Friday Mood: Who are you two?
Really cool clothes are designed for kids. Of course, they don’t make them in my size. Sometimes clothes are not tailored for you; they’re simply something you’re not supposed to buy…
I was in the M&Ms store at the Mall of America in Bloomington, Minnesota recently, after another Covid-19 Booster shot. In the window display of the store, a very cool T-shirt with twisting rainbows. It was awesome; I wanted it.
I walked into the store the “welcome man” greeted me. I pointed to the cool shirt in the window and asked where I could find it. His response took my breath away.
I stepped back. Halitosis overwhelmed: broccoli-left-far-too-long-in-the-fridge mixed with something else: “Rotting Flesh?” I thought. “Vomit?” What is that? I know Jeffrey Dahmer is trending by my God, what did this man eat?
After olfactory stopped panicking, I remembered what he said... “This shirt is only for females.” He really pushed out the “F” sound in female: too much wind; sent me scurrying out of the store.
And then I thought about it. Why only for females? That’s so odd. Why didn’t I simply buy it? I should have. Strange that I stopped. But hey, I stop many things when I can’t inhale.
My mind roamed over the tread-ever-so-lightly topic of gender. Yes, I am not a female, but the T-shirt looked unisex. So, what? And if I wanted to buy it, why did Drano, Dragon Dung man stop me? He should have encouraged me to buy it regardless of my gender. Capitalism, right? Sales, right?
As if on cue, a transgender couple walked in front of me, and entered the M&M store. They were an interesting couple, morphed arm-in-arm they went, interconnected in their “indecipherableness.” Pleasant people out shopping. What would M&M greeter say if they’d asked him the same question I’d asked…

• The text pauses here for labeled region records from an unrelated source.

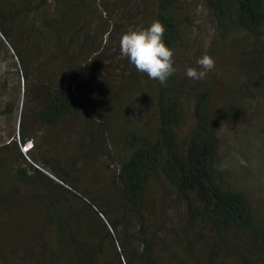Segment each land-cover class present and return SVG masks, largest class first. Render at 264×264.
<instances>
[{"label": "trees", "instance_id": "obj_1", "mask_svg": "<svg viewBox=\"0 0 264 264\" xmlns=\"http://www.w3.org/2000/svg\"><path fill=\"white\" fill-rule=\"evenodd\" d=\"M203 2L241 37L214 62L192 1L0 0V264H264V148L223 131L264 95V0Z\"/></svg>", "mask_w": 264, "mask_h": 264}, {"label": "rangeland", "instance_id": "obj_2", "mask_svg": "<svg viewBox=\"0 0 264 264\" xmlns=\"http://www.w3.org/2000/svg\"><path fill=\"white\" fill-rule=\"evenodd\" d=\"M192 1V11L196 15V20L198 22L194 33V42L192 44V54L191 57L202 62V60L214 62L215 54L218 53L217 57L222 58L223 55L231 56L236 49V43H238L240 36L233 38L226 45L220 44L214 36V28L212 25L211 18L207 9L204 6L203 0H187V2ZM114 25L115 22H114ZM2 64H5L4 61ZM229 73V79H238L237 67H231ZM5 99V94L3 95L2 90H0V107L1 101ZM19 113L16 114V118ZM13 120V119H12ZM9 120L5 116H0V139H5L8 136V124ZM226 138L229 143L235 148L240 145V141L243 143L238 149L243 151L247 150L254 153H246L252 158V165L255 169H259L258 164L262 161V154L260 149L264 148V95L262 98L257 99L251 103L249 111L245 114L244 118L228 122L223 129ZM237 150V149H236ZM234 150V151H236ZM238 154V153H237ZM264 178L259 173L253 177L252 181H249L248 185L251 190V195L253 200L257 203H261L259 200L264 195L262 186L264 183Z\"/></svg>", "mask_w": 264, "mask_h": 264}]
</instances>
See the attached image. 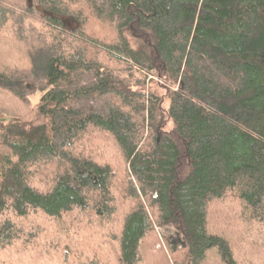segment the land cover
Returning <instances> with one entry per match:
<instances>
[{"label":"trees","instance_id":"1","mask_svg":"<svg viewBox=\"0 0 264 264\" xmlns=\"http://www.w3.org/2000/svg\"><path fill=\"white\" fill-rule=\"evenodd\" d=\"M0 115V264H264V0H0Z\"/></svg>","mask_w":264,"mask_h":264},{"label":"rangeland","instance_id":"2","mask_svg":"<svg viewBox=\"0 0 264 264\" xmlns=\"http://www.w3.org/2000/svg\"><path fill=\"white\" fill-rule=\"evenodd\" d=\"M40 97H41V93H40V92H37L36 94H34V95L31 96V99H32V101H33L34 103H37V102L39 101ZM0 118H2L1 115H0ZM170 125H171V124H170V122H169L167 128H170ZM159 231H160L163 235L168 234V235H171L172 237H175V236H176L174 230L171 229V228H168V229H160ZM173 244L175 245V244H177V243L174 242Z\"/></svg>","mask_w":264,"mask_h":264}]
</instances>
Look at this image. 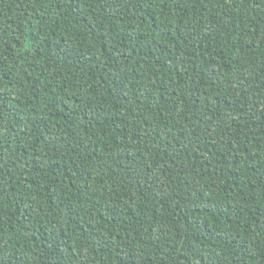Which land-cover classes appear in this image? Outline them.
Here are the masks:
<instances>
[{"label": "trees", "instance_id": "trees-1", "mask_svg": "<svg viewBox=\"0 0 264 264\" xmlns=\"http://www.w3.org/2000/svg\"><path fill=\"white\" fill-rule=\"evenodd\" d=\"M0 264H264V0H0Z\"/></svg>", "mask_w": 264, "mask_h": 264}]
</instances>
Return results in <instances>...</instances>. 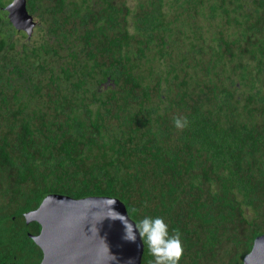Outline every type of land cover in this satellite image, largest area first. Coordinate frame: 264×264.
Masks as SVG:
<instances>
[{"label": "trees", "instance_id": "trees-1", "mask_svg": "<svg viewBox=\"0 0 264 264\" xmlns=\"http://www.w3.org/2000/svg\"><path fill=\"white\" fill-rule=\"evenodd\" d=\"M5 6L0 238L48 195L111 197L179 230V264H243L264 235V0H27L31 36Z\"/></svg>", "mask_w": 264, "mask_h": 264}, {"label": "water", "instance_id": "water-1", "mask_svg": "<svg viewBox=\"0 0 264 264\" xmlns=\"http://www.w3.org/2000/svg\"><path fill=\"white\" fill-rule=\"evenodd\" d=\"M5 1L11 22L31 36L36 24L27 0ZM112 208L135 223L116 198L48 195L38 209L24 215L27 224L40 227L31 239L43 255L41 264H142L145 246L139 234L134 243L125 241L122 223L108 218ZM243 264H264V235L255 239Z\"/></svg>", "mask_w": 264, "mask_h": 264}, {"label": "clouds", "instance_id": "clouds-1", "mask_svg": "<svg viewBox=\"0 0 264 264\" xmlns=\"http://www.w3.org/2000/svg\"><path fill=\"white\" fill-rule=\"evenodd\" d=\"M186 118H176L174 125L178 129L186 127ZM135 211V210H133ZM113 215L108 218L113 221L119 220L124 227L123 239L134 243L137 233L147 251L155 258L154 264H179L183 257L184 248L179 230L171 234L167 223L162 217H145L142 220L132 223L128 215H123L112 208Z\"/></svg>", "mask_w": 264, "mask_h": 264}, {"label": "flooded vegetation", "instance_id": "flooded-vegetation-1", "mask_svg": "<svg viewBox=\"0 0 264 264\" xmlns=\"http://www.w3.org/2000/svg\"><path fill=\"white\" fill-rule=\"evenodd\" d=\"M26 213H24V215ZM30 225L32 224H27L25 220V229L22 228L20 223H17L15 226L18 229L15 232V238H0V264H41L43 255L40 259V249L33 243L31 239V236H36L39 234V232H32L33 230L31 229ZM28 239L33 243L34 246L28 242ZM2 240H5V242L1 243Z\"/></svg>", "mask_w": 264, "mask_h": 264}]
</instances>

My mind drifted to Laverne Cox, Christine Jorgensen, Marsha P. Johnson, and many more who put their real selves in the world.
To me, Transgender people are symbols of freedom, and they have a prominent letter “T” in the LGBT acronym. There are many letters after “T” in LGBT, but God, I simply can’t keep up. I wish all the letters of the alphabet a very happy life.
There is a difference between people who are Cisgender (that’s a word I recently learned which basically means people who identify with the gender they are born with) and those who are Transgender. The difference, I think, is Cisgender people don’t spend too much time thinking about their gender identity as a thing; transgender people, on the other hand, probably spend an inordinate amount of time thinking about it. Questioning one’s gender must take up a lot of headspace. Cause let’s face it; gender identity plays a big role in life. “Please sign the form with your gender (M/F).” How daunting if you don’t want to be assigned. Or if you hate the letter “M" or “F”.
My neighbor related a story about how his friend married a woman who brought to the marriage a transgender child, from a previous marriage. He casually says the wrong gender pronoun about the child, from time to time, and is excoriated for it. He feels bad about it, but he’s trying.
“It’s real hard for him” my neighbor says. “It’s hard for all of us…”
There are many out there who find different-gendered people a threat to society; a representation of a world changing too fast, morals and a ‘common ground’ changing to a point they don’t recognize the world anymore. “Why can’t people just be how they’re born?” My colleague has a child coming to terms with gender. My colleague confided in me fears of parents in this situation and told me he’d met people with very different views, all leading to his confusion and angst.
“On one side you have a group of people who are fierce and vigilant, but incredibly off-putting. ‘You must call me by my correct name and my correct pronoun and only use language I approve of if you’d like to speak to me, etc.’ And on the other side you have ignoramuses who don’t care about the rainbow of gender identities and simply want to pigeonhole people into binary roles. It can be maddening…and exhausting.”
So deep, so encompassing. Gender. And 1000% polarizing. Sad to see politicians use transgender people as fodder for fear machines. Why? Cause fear works, sadly.
Imagine a world where Karl becomes Kate with ease, and no one bats an eye. Where laws protect people from blatant discrimination because they simply can’t “place them” due to non-binary bigotry. Haters gonna hate, so instead of creating a non-binary bathrooms, create one for Haters and one for Non-Haters.
I’m selfish. The more transgender people in the world, the less reluctance to sell clothes to those, like me, who simply want to buy something beautiful, regardless of M or F.